Before I left, I decided to exclusively drink Legare’s coffee—my favorite coffee in Portland. Jonathan [Legare] insisted I take 10 pounds of his coffee with me so I could trade with Russians while I was here. In return for 1 pound of beans, I received a bottle of vodka and a pistol. It’s been really important to me having that coffee here. I look forward to my bowl of coffee everyday, and it reminds me that one day soon I’ll be back in Portland.

Where does the food you eat come from? We presume it’s all local. 

The South Pole has about a two-year supply of frozen food in an underground food arch. About once a week during the summer we get freshies (fruit, veggies and eggs) from New Zealand, depending on weather. Back in Portland, I work for Groundwork Organics, an organic farm, and I thought I appreciated fresh fruit and veggies at the farmers market, but now when I see freshies I’m even more thankful. It’s remarkable that you can eat a fresh avocado at the South Pole, or even just an apple. Part of the space-stationlike vibe [here] is the greenhouse, which does grow a nice amount of greens, including kale! Also, alien meat is pretty good.

How do you entertain yourselves?
There are some fun nights here: some big dance parties, Scrabble and cribbage are huge, watching movies, and of course looking for aliens. My favorite thing is to walk away from the station and sit in the sun in the flat, white nothing. I recently found a spot I call “The Beach” because the ice looks like the ocean, and where I like to sit sorta looks like the beach. I brought my boombox, too, so I’ll play music and just sit and enjoy that nothingness. I’ve enjoyed making some absurd videos. Also, checking out the science happening here has been fascinating, even if I can’t understand any of it.
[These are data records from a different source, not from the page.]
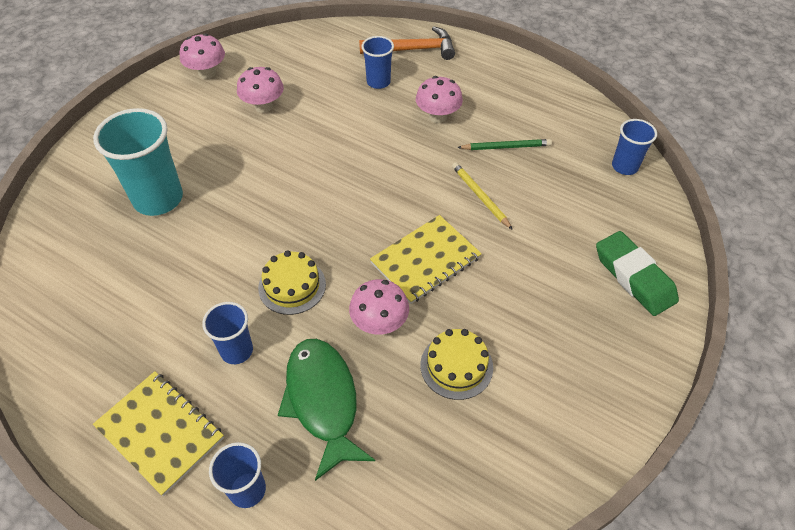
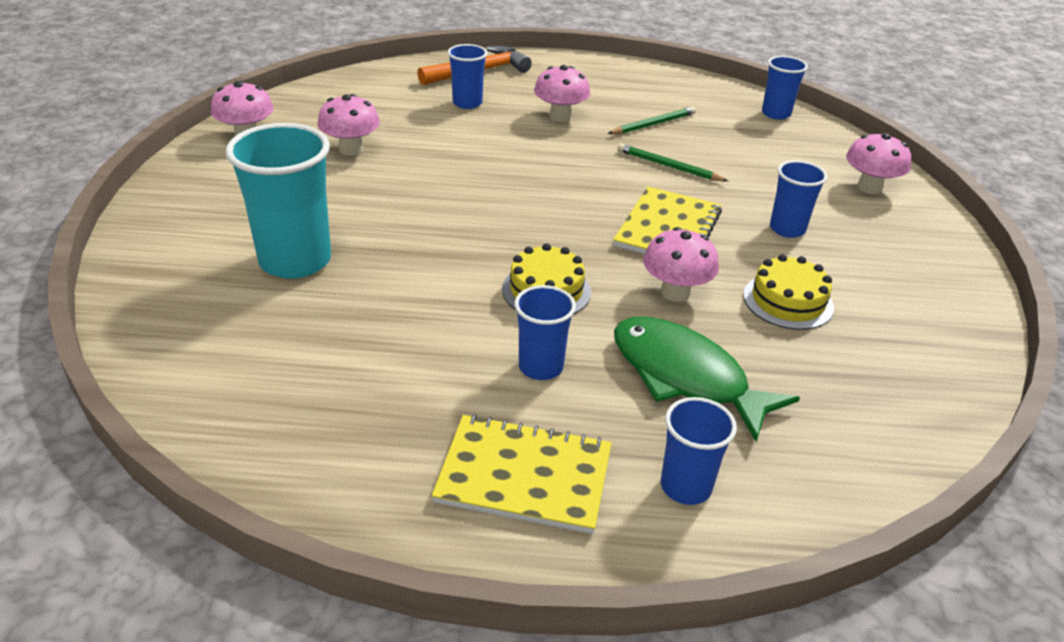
camera: 30 degrees left, 15 degrees down
(480, 196) = (668, 166): yellow pencil -> green pencil
(520, 295) = (787, 229): none -> blue cup
(634, 277) = (869, 188): green eraser -> pink mushroom

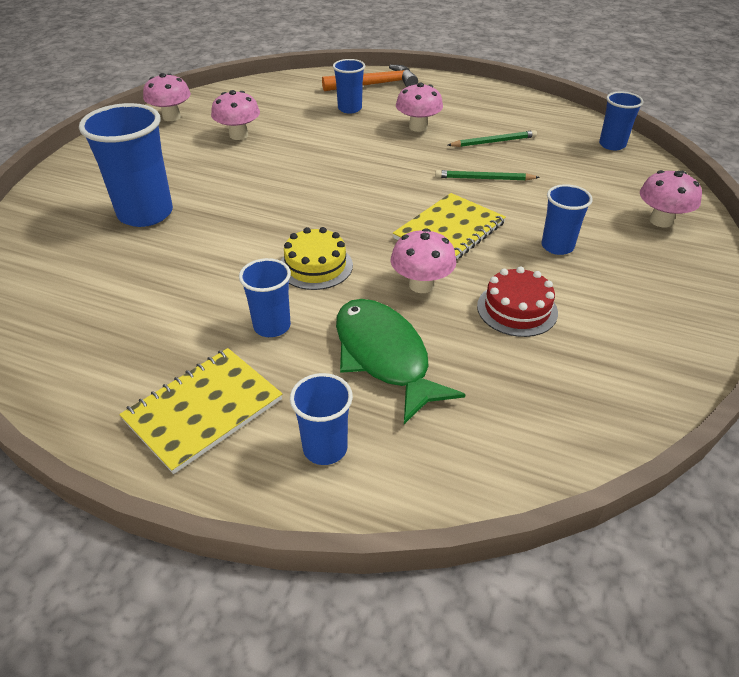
camera: 20 degrees right, 5 degrees up
(295, 261) = (145, 213): turquoise cup -> blue cup
(524, 476) = (203, 410): yellow notebook -> yellow notebook turned 75 degrees counterclockwise
(668, 166) = (484, 179): green pencil -> green pencil turned 45 degrees counterclockwise
(788, 301) = (517, 309): yellow cake -> red cake

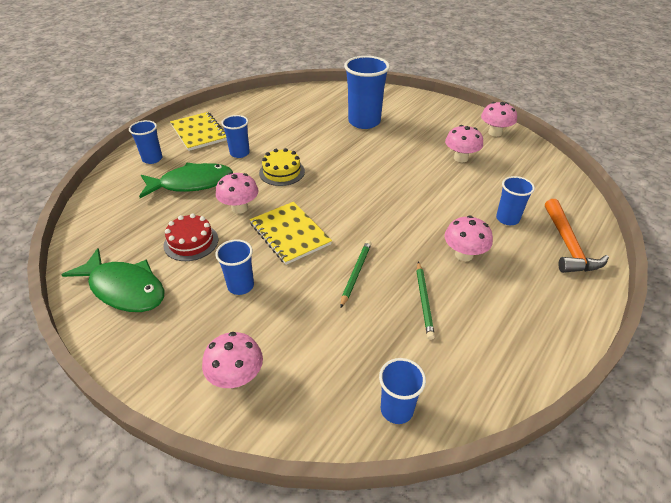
camera: 105 degrees right, 0 degrees up
(637, 339) = (124, 289): none -> green fish

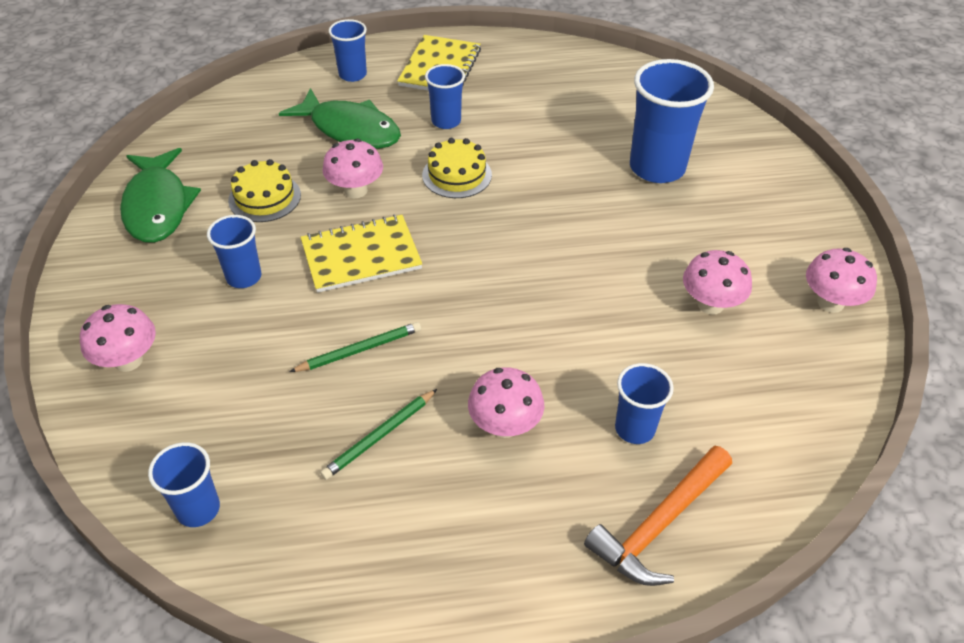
camera: 45 degrees right, 5 degrees up
(191, 242) = (264, 197): red cake -> yellow cake
(290, 234) = (361, 256): yellow notebook -> yellow notebook turned 60 degrees clockwise

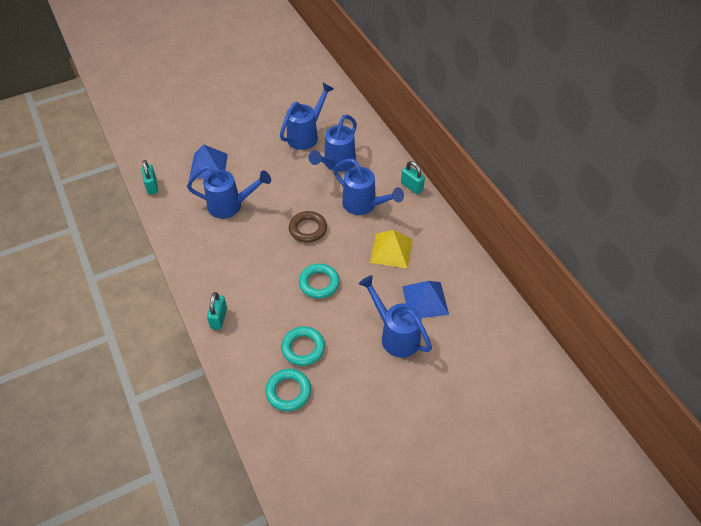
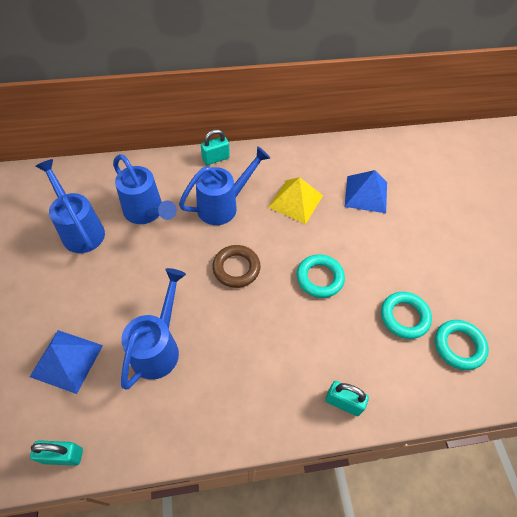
camera: 75 degrees left, 5 degrees up
(395, 335) = (402, 229): blue watering can -> none

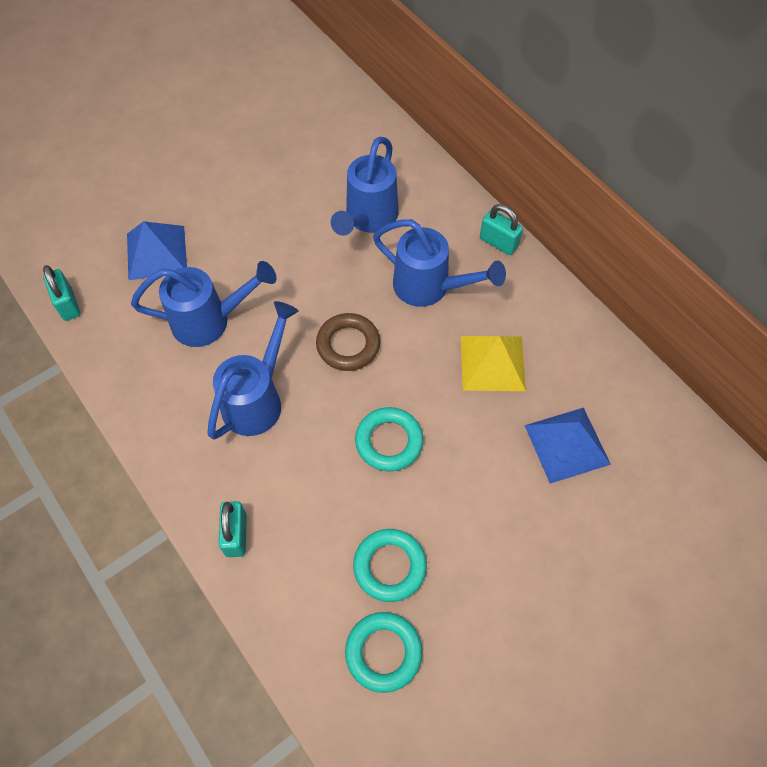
camera: 65 degrees right, 5 degrees up
(80, 230) = (307, 174): blue watering can -> blue watering can (257, 399)

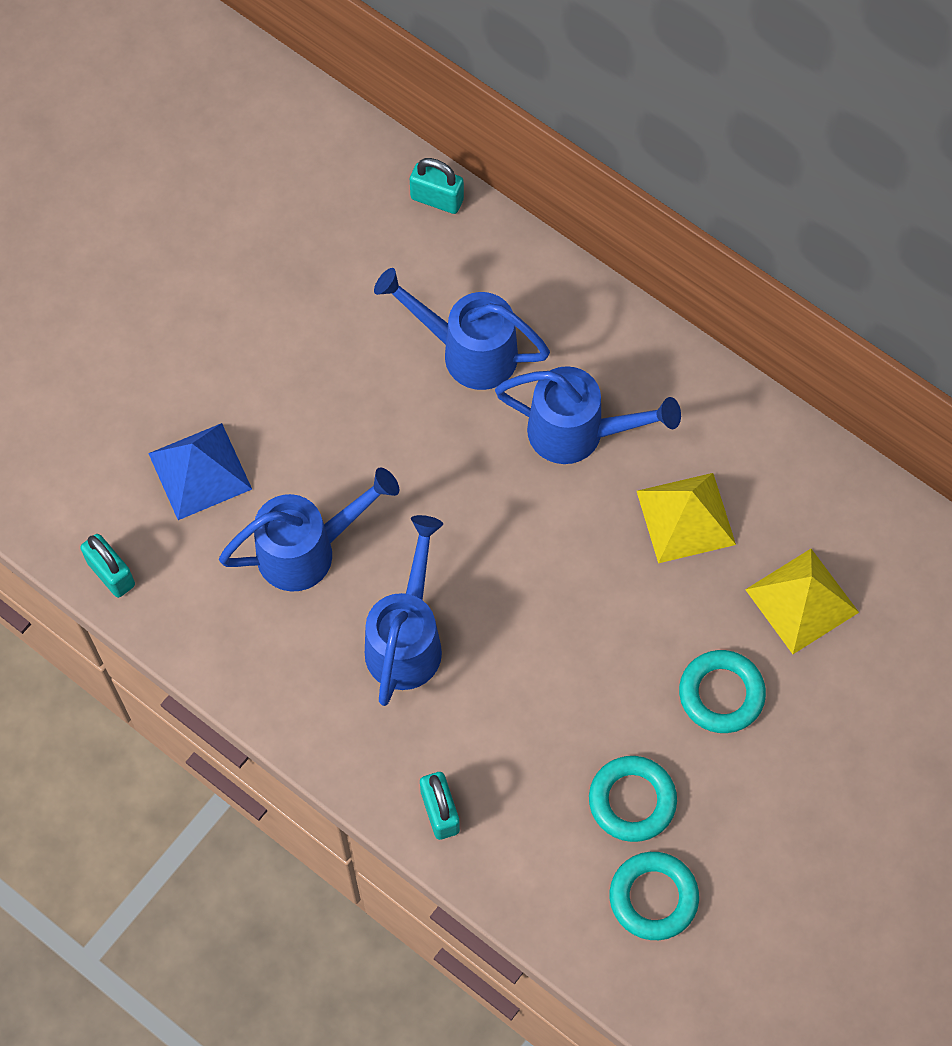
camera: 15 degrees left, 5 degrees up
(348, 345) = (497, 538): brown ring -> none
(368, 218) = (468, 352): blue watering can -> blue watering can turned 105 degrees clockwise
(389, 441) = (587, 652): turquoise ring -> turquoise ring (721, 694)
(498, 242) = (650, 346): turquoise padlock -> turquoise padlock (437, 199)
(567, 444) = (802, 600): blue pyramid -> yellow pyramid

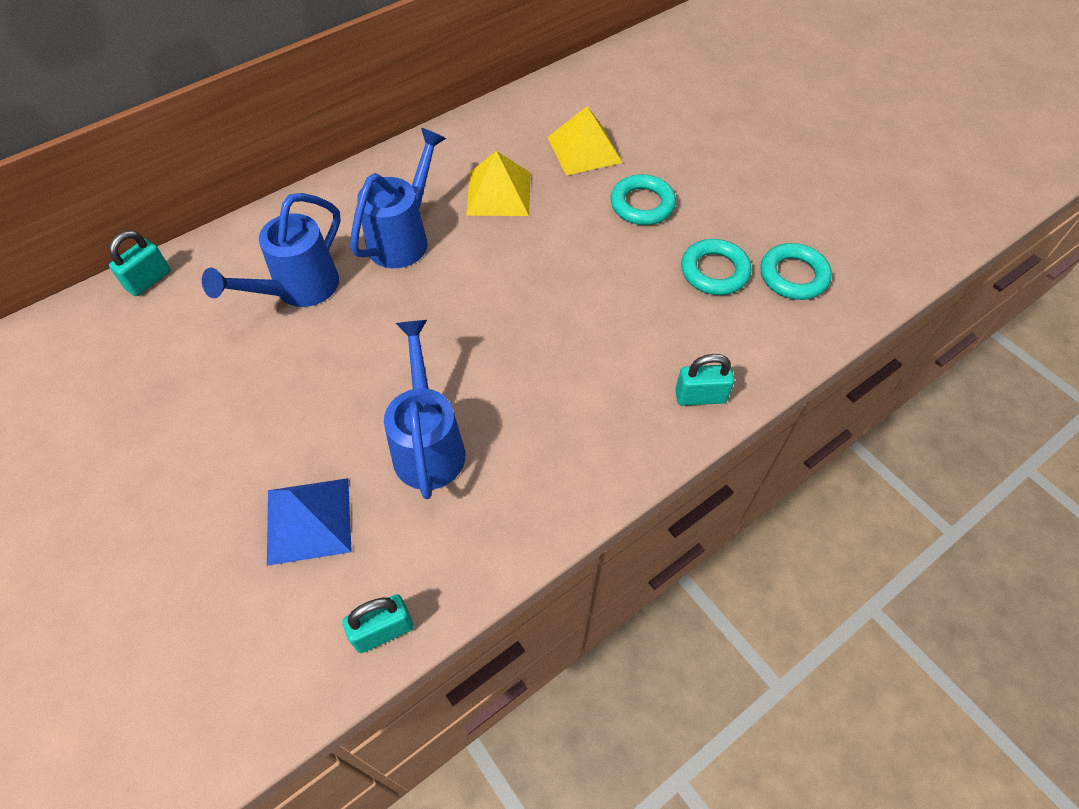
camera: 75 degrees left, 10 degrees down
(406, 639) = (539, 387): blue watering can -> none

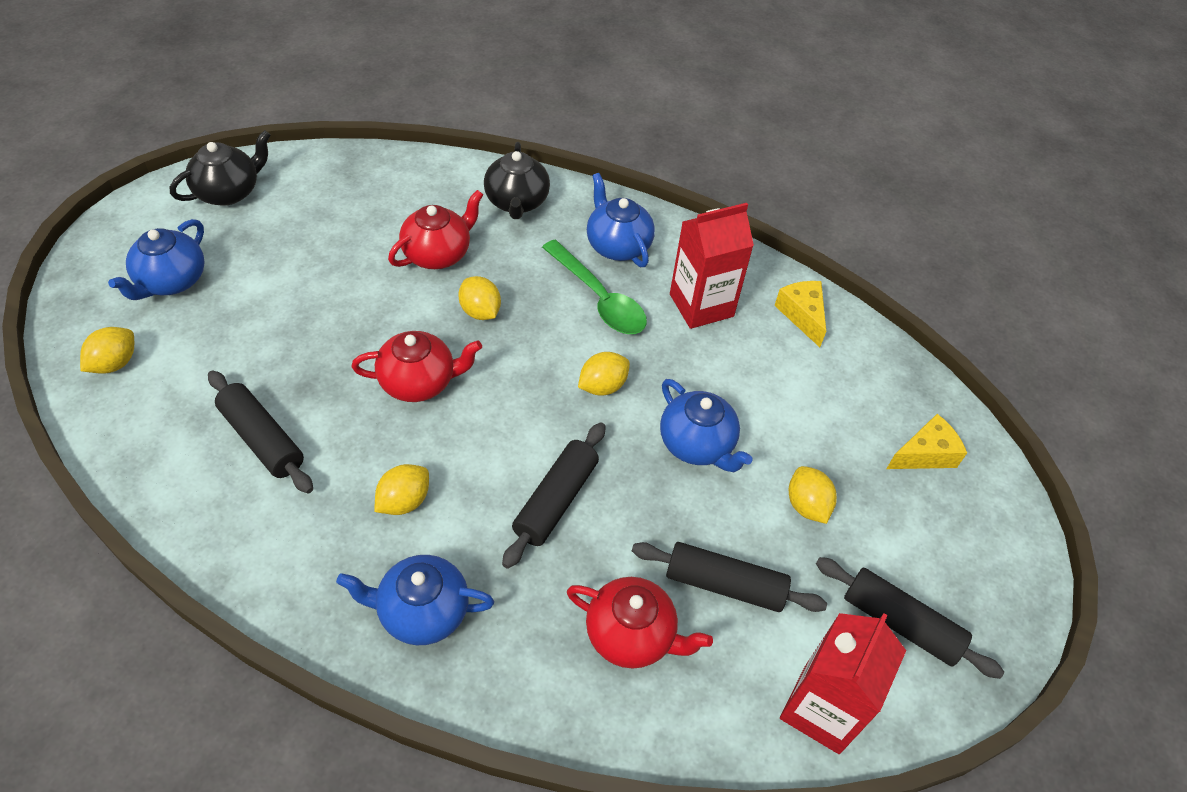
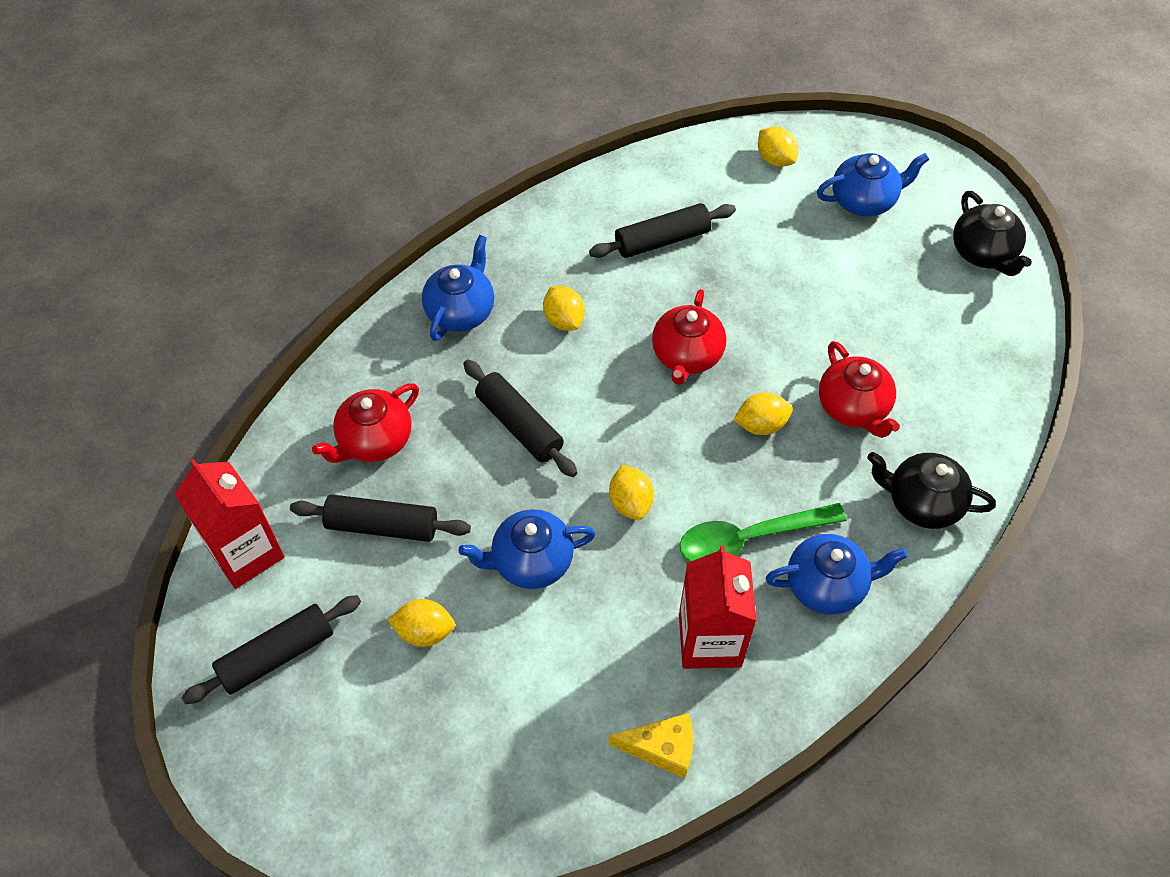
camera: 115 degrees right, 5 degrees up
(171, 281) = (864, 201): blue teapot -> blue teapot turned 120 degrees clockwise
(724, 584) = (382, 525): black rolling pin -> black rolling pin turned 60 degrees clockwise
(925, 454) = (429, 785): yellow cheese -> none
What’s the dating scene like?

There are free condoms in every bathroom. That said, I think a lot of people just take the condoms ’cause they’re feeling overconfident. People are definitely hooking up.


South Pole fashion. Portlandy?

Everybody is mostly wearing the same thing, a “Big Red” parka, Carhartt overalls, bunny boots, gloves and goggles. Definitely lots of gross beards. Not nearly enough cutoff denim as Portland, which is too bad, and thankfully not as much flannel. For parties, people wear some outrageous clothes, most of which have been left here over the years. The ’80s are definitely still going on here at the South Pole.

How did you end up there, anyway?
I’m following in the footsteps of my friend who worked in Antarctica. I thought about doing this for three years and finally realized that if I didn’t do it now then I never would. So I applied, and a week later I had the job.

Is the South Pole everything you thought it would be?

It doesn’t seem to belong to any place or any time. Until you land here, you can’t feel how strange it is. It’s fucking strange. I’ve completely fallen in love with the landscape and find it fun to walk out into minus-25 degrees  and think it actually feels pretty warm. It’s definitely been harder than I thought it would be, and it’s made me a tougher person. Life in Portland is so fucking easy.